Rite of Election Celebrated for Five Adults Affiliated with U.S. Military

Celebration marks penultimate step in process of becoming Catholic

Left to right: Mr. Jerrell Flowers, Second Lieutenant Rod Torres (USMC), the Reverend Brother Matthew Tomeny, MIC, Archbishop Timothy P. Broglio, Midshipman Third Class Abram Dierickx (USN), Corporal Alexis Crisanto (USMC), and Mr. Khaleal Flowers in Washington, DC, on Feb. 21, 2021.

WASHINGTON, D.C. — Five aspiring Catholics affiliated with the United States Military, all based in greater Washington, celebrated the Rite of Election on Sunday, February 21, 2021, in the main chapel of the Edwin Cardinal O’Brien Pastoral Center. His Excellency, the Most Reverend Timothy P. Broglio, J.C.D., Archbishop for the Military Services, USA, presided at the 3:00 p.m. celebration.

Formally elected by the Catholic Church to receive the Sacraments of Initiation were: Second Lieutenant Rod Torres (USMC) and Corporal Alexis Crisanto (USMC), both of Marine Corps Base Quantico in Virginia; Midshipman Third Class Abram Dierickx (USN) of the U.S. Naval Academy in Annapolis, MD; and Mr. Jerrell Flowers and Mr. Khaleal Flowers, brothers from a U.S. Army-affiliated family at Fort Belvoir, VA.

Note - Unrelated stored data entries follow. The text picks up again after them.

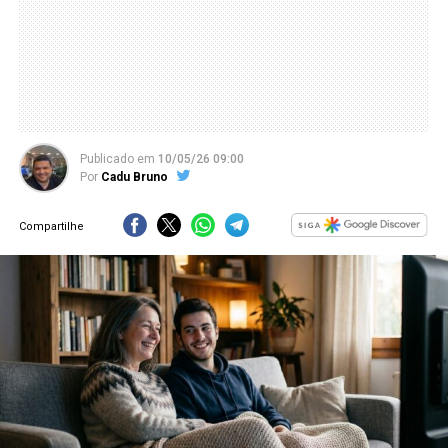
Publicado
em
10/05/26 09:00
Por
Cadu Bruno
Compartilhe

The Rite of Election is the penultimate milestone in a months-long process of catechetical instruction, prayer and spiritual practice, and liturgies for unbaptized adults committed to becoming Catholics. The rite, ordinarily held on the first Sunday of Lent, is the third of four rituals observed as part of the Rite of Christian Initiation for Adults (RCIA). After completing the Rite of Election, the Catechumens are called “the elect” while undertaking, throughout the remainder of Lent, a period of purification and enlightenment—the final, intense preparation for the reception at Easter of the Sacraments of InitiationBaptismConfirmation, and the Holy Eucharist.

Like other Catholic archdioceses and dioceses, the Archdiocese for the Military Services, USA (AMS), celebrates the RCIA every year for adults committed to becoming Catholic. The AMS process is unique, however, in that the Archdiocese’s mainly military population is spread all over the world—wherever U.S. Military personnel happen to be at any moment. Since it is practically impossible for all of the AMS’s Catechumens based worldwide to gather at one time in Washington, DC, to celebrate the Rite of Election with Archbishop Broglio, those serving outside the National Capital Region generally celebrate the rite with the bishops in the dioceses where they happen to be located.